To use a historical analogy, the shift to mobile is one reason messaging supplanted email. Email was a product of a particular set of behaviors, including sitting down at a computer at a designated time and putting a certain amount of thought into responses. BlackBerry turned email into something like messaging, and touch-screen smartphones made it apparent that email was itself an anachronism, merely one conduit among many for what has become real-time communication.

Consider the same sequence of events for contextual information--that is, alerts delivered at a particular time and place, such as reminders. Our phones buzz, we pull them out of our pockets or purses, read a push alert, swipe to unlock, wait a split second for an app to load, then perform an action that might have been designed with more free time and attention in mind than we have at that moment, if we're on the go or preoccupied. All that friction is one reason, I suspect, why location-based social networks like Foursquare never took off.

But, like Google's Android Wear software, Apple Watch compresses all of those actions into what Apple calls a "short look." The watch vibrates, and when we look at it a single short message is visible. Apple goes even further than Android Wear by providing a "long look" that is activated when the watch detects that we're looking at it for more than a moment.

The long look can display content, including photos and text, plus buttons allowing us to take further action. Separately, simply tapping the screen can bring up any other card or state-of-the-watch app, taking us deep into its contents. In this way, contextually appropriate information can be available on our wrist in an instant, and its depth can scale with the wearer's attention, from a session lasting a second through one lasting many minutes, as we scroll through the contents of a card within a watch app.

Thus, wearables have the potential to make the entire push-notification-based interaction model truly convenient, increasing both the number of contexts in which we'll want to receive push notifications and the rate at which we can consume them.

The result, based on what I've seen, is technology that allows you to both communicate with and consume not merely the Web, but physical space. Long the dream of computer scientists, this "augmented reality" is what Google was aiming for when it conceived its ill-fated Google Glass project.

Abetting this change in behavior is a new technology called iBeacon, which allows an Apple Watch in an appropriately equipped building to triangulate its location to within centimeters.

InMarket, which was first to market in getting Apple's iBeacon technology into stores, already reaches 32 million monthly active users, according to comScore. Its initial application in stores is pretty tame--imagine rewards programs and the digital equivalent of in-store circulars--but inMarket also has store-mapping technology of the sort I described above, says Chief Executive and founder Todd Dipaola.

Already, inMarket's technology can show retailers precisely where in a store you went. Connecting that to what they know about what you bought gives retailers something like the real-world version of the Web analytics Amazon uses to sell us more stuff.

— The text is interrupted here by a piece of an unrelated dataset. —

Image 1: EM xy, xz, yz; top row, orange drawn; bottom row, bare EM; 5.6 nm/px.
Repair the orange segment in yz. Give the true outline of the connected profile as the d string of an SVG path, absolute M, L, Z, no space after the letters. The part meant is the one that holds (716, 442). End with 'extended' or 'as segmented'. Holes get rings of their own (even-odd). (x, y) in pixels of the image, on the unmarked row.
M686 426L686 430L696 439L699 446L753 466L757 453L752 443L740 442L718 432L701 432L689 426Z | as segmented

Meanwhile at Esri, a mapping-software company, developer Amber Case is thinking about an interface for Wikipedia driven by your location, as well as a new product that would be a "Twitter for location-based data."

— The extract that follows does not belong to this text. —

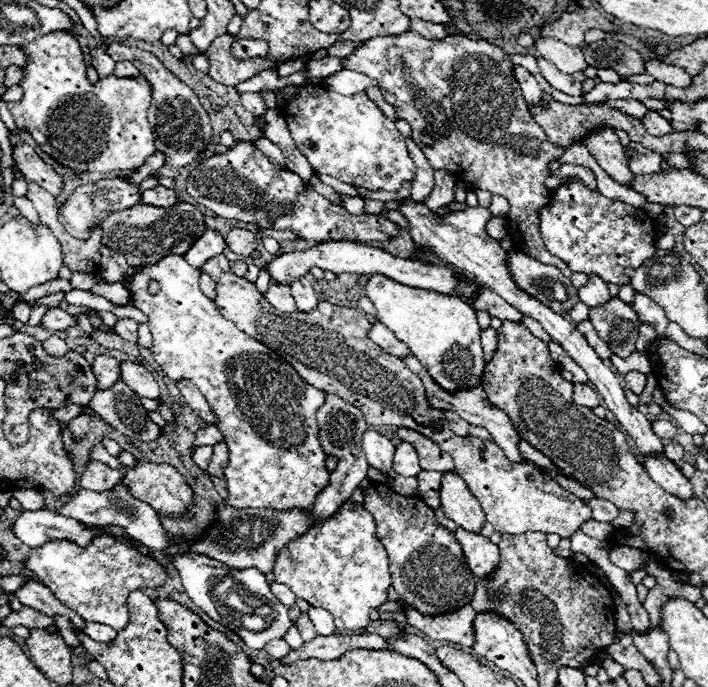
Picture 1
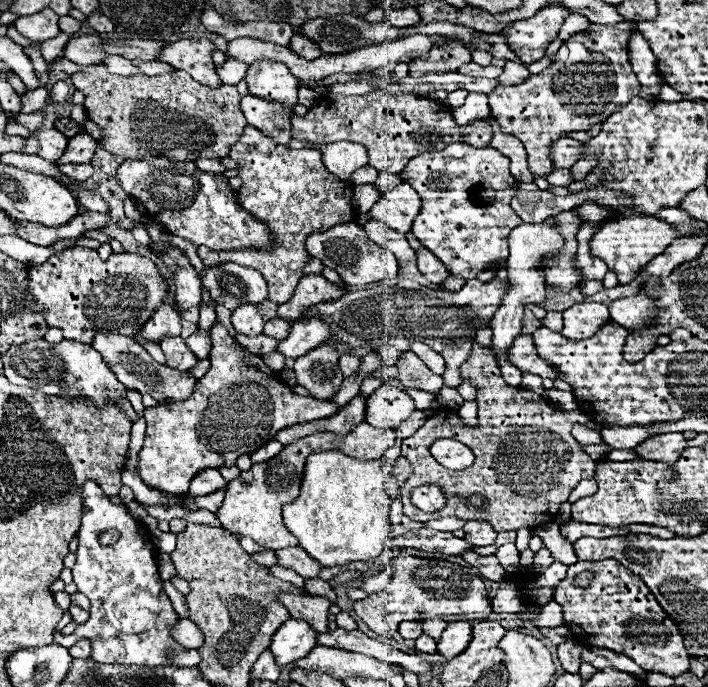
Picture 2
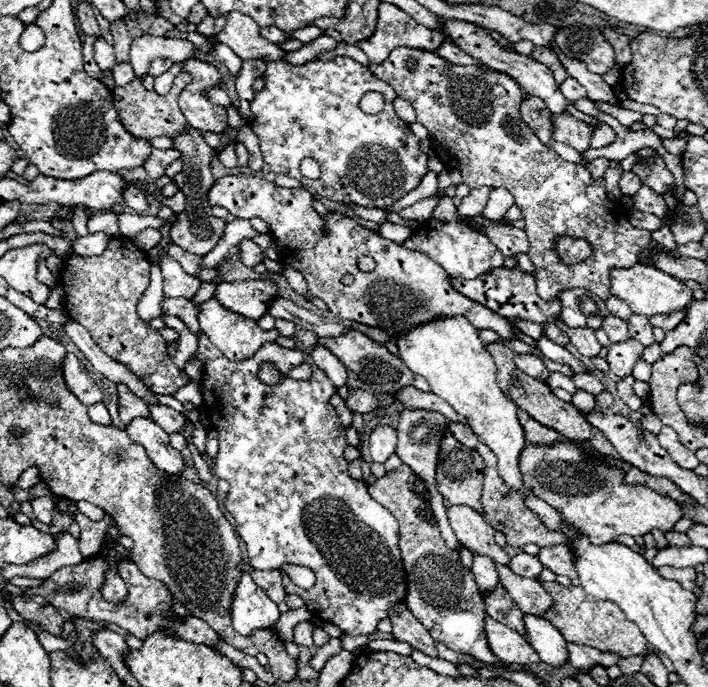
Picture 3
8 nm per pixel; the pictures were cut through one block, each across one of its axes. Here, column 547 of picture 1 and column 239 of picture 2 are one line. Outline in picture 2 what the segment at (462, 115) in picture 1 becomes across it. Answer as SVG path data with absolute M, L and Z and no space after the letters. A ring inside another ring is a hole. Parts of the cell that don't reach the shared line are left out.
M252 126L244 128L238 142L230 148L228 158L238 162L238 178L242 180L242 186L236 192L238 204L246 212L250 212L254 218L258 218L260 222L266 224L266 228L270 230L270 234L274 238L274 248L270 252L266 252L266 250L242 250L240 252L240 250L210 250L208 246L198 246L198 256L208 266L216 266L222 262L238 262L242 266L258 270L264 276L264 280L268 282L268 298L274 300L276 304L288 302L294 294L294 288L296 288L300 276L304 274L304 272L300 272L300 268L310 260L310 256L304 252L306 236L310 232L326 230L340 222L350 222L354 218L352 186L350 186L350 182L342 182L332 172L326 170L320 150L314 150L314 148L292 150L286 144L272 142L272 138L264 136L258 128L252 128Z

While many have highlighted Apple Watch's payments software and health-monitoring capabilities, its ability to connect us to what our phones already know about where we are and what we're doing--augmenting our reality with a new layer of data--makes me think it could bring about profound behavioral change in its users. As Apple illustrated with the iPhone, it's changes in what we find it easy and enjoyable to do that beget changes in our habits and social norms. And those are the shifts that create real opportunities for the next billion-dollar startup.